Für die Frage der Berücksichtigung von Unterhaltszahlungen ist somit an die Rechtsprechung zum Bundessozialhilfegesetz anzuknüpfen. Für eine einkommensmindernde Berücksichtigung von Unterhaltsleistungen bestand nach BSHG keine gesetzliche Grundlage (Beschluss Bundesverwaltungsgericht vom 02.07.1993, 5 B 165/92 NDV 1994, 42 bis 43; Urteil VGH Baden-Württemberg vom 12.06.1996, Az: 6 S 1678/95 FEVS 47, 364 bis 370).
Die Einkommens- und Vermögensberücksichtigung nach § 9 Abs. 2 SGB II ist eine Regelung allein des öffentlichen Rechts. Sie knüpft nicht an bürgerlich-rechtliche Unterhaltspflichten an (Eicher/Spellbrink a.a.O., § 9 RdNr 27).
Damit war der Bewilligungsbescheid vom 23.12.2004, in dem die Unterhaltszahlungen berücksichtigt waren, von Anfang an rechtswidrig gewesen. Die Bewilligung war nach §§ 45 SGB X, 330 Abs. 2 SGB III, 40 Abs. 1 Nr. 1 SGB II zurückzunehmen.
Nach § 45 Abs. 2 Satz 1 SGB X darf ein rechtswidriger begünstigender Verwaltungsakt nicht zurückgenommen werden, soweit der Begünstigte auf den Bestand des Verwaltungsaktes vertraut hat und sein Vertrauen unter Abwägung mit dem öffentlichen Interesse an der Rücknahme schutzwürdig ist. Mit dem Anhörungsschreiben vom 04.03.2005 waren die Kläger darüber informiert, dass die anfängliche Leistungsbewilligung aus der Sicht der Beklagten rechtswidrig war. Die Leistungsbewilligung konnte somit zum nächsten Auszahlungszeitraum (April 2005) zurückgenommen werden. Nicht möglich war jedoch die Rücknahme bereits ab 01.03.2005. Eine Rücknahme könnte sich nur auf § 45 Abs. 2 Satz 3 Nr. 3 SGB X stützen.
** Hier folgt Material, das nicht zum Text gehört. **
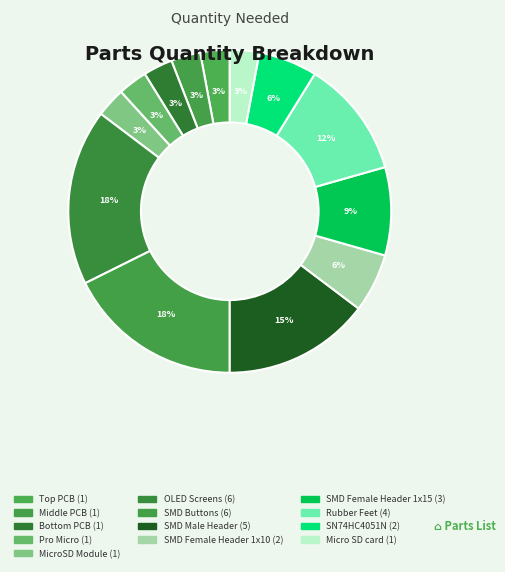

To the nearest percent, what portion does SMD Female Header 1x10 represent?

6%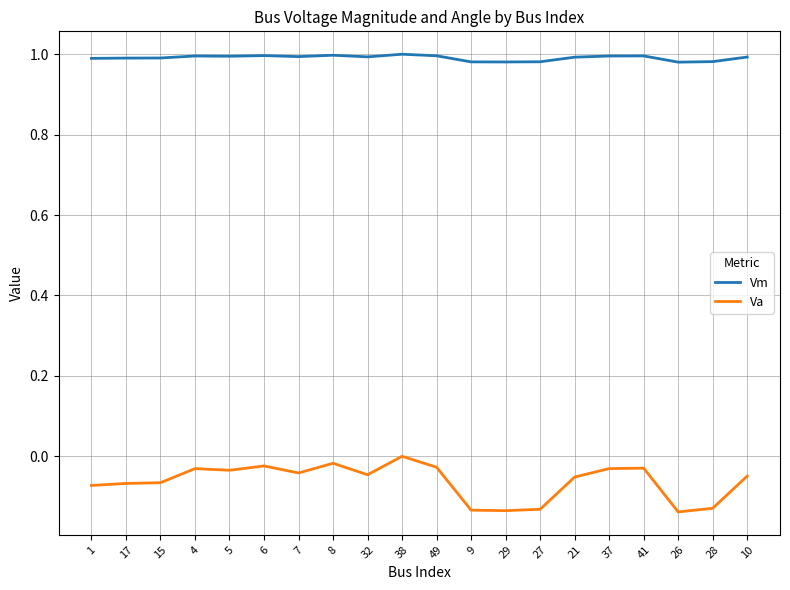

How many negative values does the Va series have?

19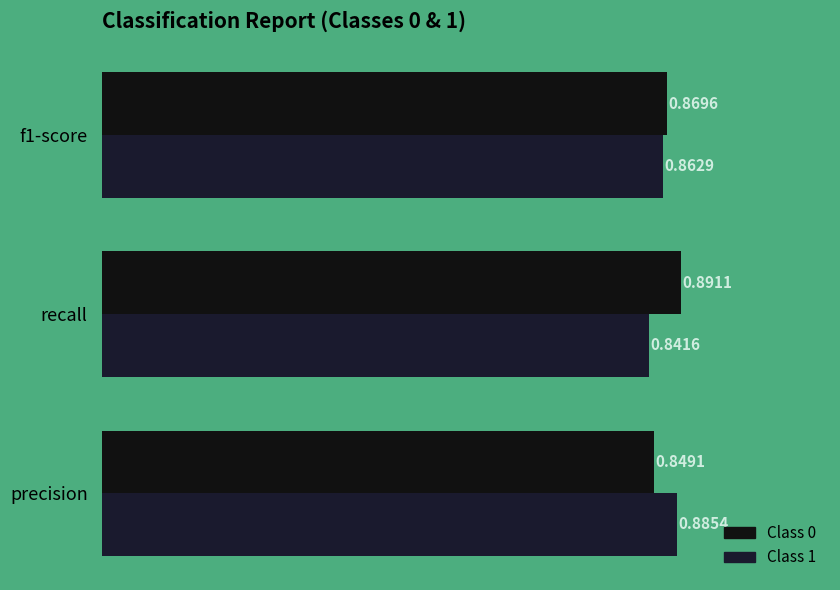

How many categories are shown in the chart?

3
Danach kann die Leistungsbewilligung zurückgenommen werden, wenn der Begünstigte die Rechtswidrigkeit des Verwaltungsaktes kannte oder infolge grober Fahrlässigkeit nicht kannte. Angesichts der vorangegangenen Bewilligung von Arbeitslosenhilfe bei gleichem Sachverhalt konnten die Kläger nicht vorwerfbar wissen, dass die Leistungsbewilligung nach Alg-II von Anfang an rechtswidrig war. Damit war die Rücknahme auf den Monat April 2005 zu begrenzen.
In der Klage geltend gemacht ist nur die Frage der Berücksichtigung von Unterhaltszahlungen. Ansonsten sind keine Fehler bei der Berechnung vorgetragen oder ersichtlich. Die Kosten der Unterkunft wurden nach dem Kopfprinzip zutreffend durch drei geteilt und jeweils ein Drittel für die Kläger zu 1 und 2 berücksichtigt. Wegen der Abzugsbeträge nach § 11 Abs. 2 SGB II und § 3 Alg-II wird gemäß § 136 Abs. 3 Sozialgerichtsgesetz (SGG) auf die Begründung des Widerspruchsbescheides Bezug genommen, der die Kammer folgt.
Der Feststellungsantrag für die Zeit ab 01.05.2005 ist unzulässig, weil es sich um eine Elementenfeststellungsklage handeln würde. Ob Unterhaltszahlungen an die Kinder berücksichtigungsfähig sind, ist mit dem Urteil erstinstanzlich geklärt.
Die Kostenentscheidung beruht auf § 193 SGG. Es war ein anteiliger Erfolg der Klage zu berücksichtigen.